What the exercise asks
Write out the whole listing. Leave out nothing.

[[ Raw data open ]]

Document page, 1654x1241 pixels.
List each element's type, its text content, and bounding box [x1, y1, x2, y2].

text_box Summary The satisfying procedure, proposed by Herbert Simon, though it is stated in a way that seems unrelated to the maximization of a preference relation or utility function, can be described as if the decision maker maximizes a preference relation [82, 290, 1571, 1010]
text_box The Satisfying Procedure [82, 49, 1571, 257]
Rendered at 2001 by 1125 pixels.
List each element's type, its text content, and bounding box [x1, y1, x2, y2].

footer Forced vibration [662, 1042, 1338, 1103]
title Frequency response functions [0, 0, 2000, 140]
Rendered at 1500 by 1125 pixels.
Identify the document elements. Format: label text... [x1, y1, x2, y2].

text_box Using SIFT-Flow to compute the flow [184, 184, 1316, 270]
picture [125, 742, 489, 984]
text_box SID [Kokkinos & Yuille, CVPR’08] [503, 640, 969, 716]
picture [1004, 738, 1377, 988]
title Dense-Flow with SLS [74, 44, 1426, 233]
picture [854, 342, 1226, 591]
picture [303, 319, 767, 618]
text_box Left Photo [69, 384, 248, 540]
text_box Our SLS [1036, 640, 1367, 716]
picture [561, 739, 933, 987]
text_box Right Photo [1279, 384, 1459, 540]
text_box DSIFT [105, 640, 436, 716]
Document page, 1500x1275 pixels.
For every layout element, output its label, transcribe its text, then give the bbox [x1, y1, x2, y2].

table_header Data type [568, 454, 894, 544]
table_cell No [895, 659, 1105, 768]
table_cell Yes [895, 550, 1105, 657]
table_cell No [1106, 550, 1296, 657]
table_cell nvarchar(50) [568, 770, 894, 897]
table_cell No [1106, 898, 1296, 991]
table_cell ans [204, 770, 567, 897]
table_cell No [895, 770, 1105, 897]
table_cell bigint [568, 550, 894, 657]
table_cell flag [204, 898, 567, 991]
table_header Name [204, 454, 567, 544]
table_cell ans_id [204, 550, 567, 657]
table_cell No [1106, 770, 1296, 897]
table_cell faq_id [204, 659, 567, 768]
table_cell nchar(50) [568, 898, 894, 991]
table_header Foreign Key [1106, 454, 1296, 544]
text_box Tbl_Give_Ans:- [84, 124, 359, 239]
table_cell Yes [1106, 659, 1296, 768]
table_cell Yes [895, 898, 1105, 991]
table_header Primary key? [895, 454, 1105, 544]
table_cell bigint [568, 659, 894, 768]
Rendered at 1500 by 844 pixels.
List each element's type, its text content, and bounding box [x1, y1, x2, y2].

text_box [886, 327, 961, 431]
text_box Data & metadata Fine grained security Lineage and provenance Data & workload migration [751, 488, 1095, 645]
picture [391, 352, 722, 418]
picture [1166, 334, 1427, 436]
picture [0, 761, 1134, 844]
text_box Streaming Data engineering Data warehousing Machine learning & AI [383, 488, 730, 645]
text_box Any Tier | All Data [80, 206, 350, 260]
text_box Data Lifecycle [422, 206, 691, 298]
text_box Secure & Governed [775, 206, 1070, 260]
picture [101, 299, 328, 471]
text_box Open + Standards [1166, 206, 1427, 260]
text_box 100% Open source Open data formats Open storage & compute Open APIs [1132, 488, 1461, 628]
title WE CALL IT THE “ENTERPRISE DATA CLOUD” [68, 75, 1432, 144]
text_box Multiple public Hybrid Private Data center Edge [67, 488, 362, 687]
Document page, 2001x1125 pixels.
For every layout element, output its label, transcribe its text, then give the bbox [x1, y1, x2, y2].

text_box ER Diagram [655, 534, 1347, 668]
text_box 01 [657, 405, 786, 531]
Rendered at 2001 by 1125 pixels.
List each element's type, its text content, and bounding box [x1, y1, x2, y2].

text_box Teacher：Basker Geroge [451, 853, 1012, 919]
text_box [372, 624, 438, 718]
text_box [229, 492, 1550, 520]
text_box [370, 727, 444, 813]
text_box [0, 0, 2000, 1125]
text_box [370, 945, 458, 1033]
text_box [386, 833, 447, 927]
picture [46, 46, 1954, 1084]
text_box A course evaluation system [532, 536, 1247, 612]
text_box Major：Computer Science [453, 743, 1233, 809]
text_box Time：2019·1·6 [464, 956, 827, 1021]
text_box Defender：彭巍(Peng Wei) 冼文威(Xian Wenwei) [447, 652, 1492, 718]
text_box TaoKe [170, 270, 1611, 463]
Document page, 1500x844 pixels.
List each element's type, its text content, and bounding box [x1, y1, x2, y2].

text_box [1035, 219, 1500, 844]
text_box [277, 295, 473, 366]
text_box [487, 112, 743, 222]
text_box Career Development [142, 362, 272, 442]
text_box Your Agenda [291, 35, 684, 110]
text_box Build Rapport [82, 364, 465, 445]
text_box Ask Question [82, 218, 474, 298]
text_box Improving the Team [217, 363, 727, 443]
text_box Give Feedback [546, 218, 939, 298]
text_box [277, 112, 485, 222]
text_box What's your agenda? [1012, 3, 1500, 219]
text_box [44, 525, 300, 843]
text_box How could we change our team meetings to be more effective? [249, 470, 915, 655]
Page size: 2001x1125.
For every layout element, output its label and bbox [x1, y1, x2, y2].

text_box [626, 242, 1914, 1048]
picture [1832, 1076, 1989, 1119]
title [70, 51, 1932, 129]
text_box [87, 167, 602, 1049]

[[ Raw data closed ]]

Your response
Document page, 1654x1241 pixels.
List each element's type, its text content, and bounding box [x1, y1, x2, y2].

text_box Summary The satisfying procedure, proposed by Herbert Simon, though it is stated in a way that seems unrelated to the maximization of a preference relation or utility function, can be described as if the decision maker maximizes a preference relation [82, 290, 1571, 1010]
text_box The Satisfying Procedure [82, 49, 1571, 257]
Rendered at 2001 by 1125 pixels.
List each element's type, its text content, and bounding box [x1, y1, x2, y2].

footer Forced vibration [662, 1042, 1338, 1103]
title Frequency response functions [0, 0, 2000, 140]
Rendered at 1500 by 1125 pixels.
Identify the document elements. Format: label text... [x1, y1, x2, y2].

text_box Using SIFT-Flow to compute the flow [184, 184, 1316, 270]
picture [125, 742, 489, 984]
text_box SID [Kokkinos & Yuille, CVPR’08] [503, 640, 969, 716]
picture [1004, 738, 1377, 988]
title Dense-Flow with SLS [74, 44, 1426, 233]
picture [854, 342, 1226, 591]
picture [303, 319, 767, 618]
text_box Left Photo [69, 384, 248, 540]
text_box Our SLS [1036, 640, 1367, 716]
picture [561, 739, 933, 987]
text_box Right Photo [1279, 384, 1459, 540]
text_box DSIFT [105, 640, 436, 716]
Document page, 1500x1275 pixels.
For every layout element, output its label, transcribe its text, then give the bbox [x1, y1, x2, y2].

table_header Data type [568, 454, 894, 544]
table_cell No [895, 659, 1105, 768]
table_cell Yes [895, 550, 1105, 657]
table_cell No [1106, 550, 1296, 657]
table_cell nvarchar(50) [568, 770, 894, 897]
table_cell No [1106, 898, 1296, 991]
table_cell ans [204, 770, 567, 897]
table_cell No [895, 770, 1105, 897]
table_cell bigint [568, 550, 894, 657]
table_cell flag [204, 898, 567, 991]
table_header Name [204, 454, 567, 544]
table_cell ans_id [204, 550, 567, 657]
table_cell No [1106, 770, 1296, 897]
table_cell faq_id [204, 659, 567, 768]
table_cell nchar(50) [568, 898, 894, 991]
table_header Foreign Key [1106, 454, 1296, 544]
text_box Tbl_Give_Ans:- [84, 124, 359, 239]
table_cell Yes [1106, 659, 1296, 768]
table_cell Yes [895, 898, 1105, 991]
table_header Primary key? [895, 454, 1105, 544]
table_cell bigint [568, 659, 894, 768]
Rendered at 1500 by 844 pixels.
List each element's type, its text content, and bounding box [x1, y1, x2, y2].

text_box [886, 327, 961, 431]
text_box Data & metadata Fine grained security Lineage and provenance Data & workload migration [751, 488, 1095, 645]
picture [391, 352, 722, 418]
picture [1166, 334, 1427, 436]
picture [0, 761, 1134, 844]
text_box Streaming Data engineering Data warehousing Machine learning & AI [383, 488, 730, 645]
text_box Any Tier | All Data [80, 206, 350, 260]
text_box Data Lifecycle [422, 206, 691, 298]
text_box Secure & Governed [775, 206, 1070, 260]
picture [101, 299, 328, 471]
text_box Open + Standards [1166, 206, 1427, 260]
text_box 100% Open source Open data formats Open storage & compute Open APIs [1132, 488, 1461, 628]
title WE CALL IT THE “ENTERPRISE DATA CLOUD” [68, 75, 1432, 144]
text_box Multiple public Hybrid Private Data center Edge [67, 488, 362, 687]
Document page, 2001x1125 pixels.
For every layout element, output its label, transcribe its text, then give the bbox [x1, y1, x2, y2].

text_box ER Diagram [655, 534, 1347, 668]
text_box 01 [657, 405, 786, 531]
Rendered at 2001 by 1125 pixels.
List each element's type, its text content, and bounding box [x1, y1, x2, y2].

text_box Teacher：Basker Geroge [451, 853, 1012, 919]
text_box [372, 624, 438, 718]
text_box [229, 492, 1550, 520]
text_box [370, 727, 444, 813]
text_box [0, 0, 2000, 1125]
text_box [370, 945, 458, 1033]
text_box [386, 833, 447, 927]
picture [46, 46, 1954, 1084]
text_box A course evaluation system [532, 536, 1247, 612]
text_box Major：Computer Science [453, 743, 1233, 809]
text_box Time：2019·1·6 [464, 956, 827, 1021]
text_box Defender：彭巍(Peng Wei) 冼文威(Xian Wenwei) [447, 652, 1492, 718]
text_box TaoKe [170, 270, 1611, 463]
Document page, 1500x844 pixels.
List each element's type, its text content, and bounding box [x1, y1, x2, y2].

text_box [1035, 219, 1500, 844]
text_box [277, 295, 473, 366]
text_box [487, 112, 743, 222]
text_box Career Development [142, 362, 272, 442]
text_box Your Agenda [291, 35, 684, 110]
text_box Build Rapport [82, 364, 465, 445]
text_box Ask Question [82, 218, 474, 298]
text_box Improving the Team [217, 363, 727, 443]
text_box Give Feedback [546, 218, 939, 298]
text_box [277, 112, 485, 222]
text_box What's your agenda? [1012, 3, 1500, 219]
text_box [44, 525, 300, 843]
text_box How could we change our team meetings to be more effective? [249, 470, 915, 655]
Page size: 2001x1125.
For every layout element, output its label and bbox [x1, y1, x2, y2].

text_box [626, 242, 1914, 1048]
picture [1832, 1076, 1989, 1119]
title [70, 51, 1932, 129]
text_box [87, 167, 602, 1049]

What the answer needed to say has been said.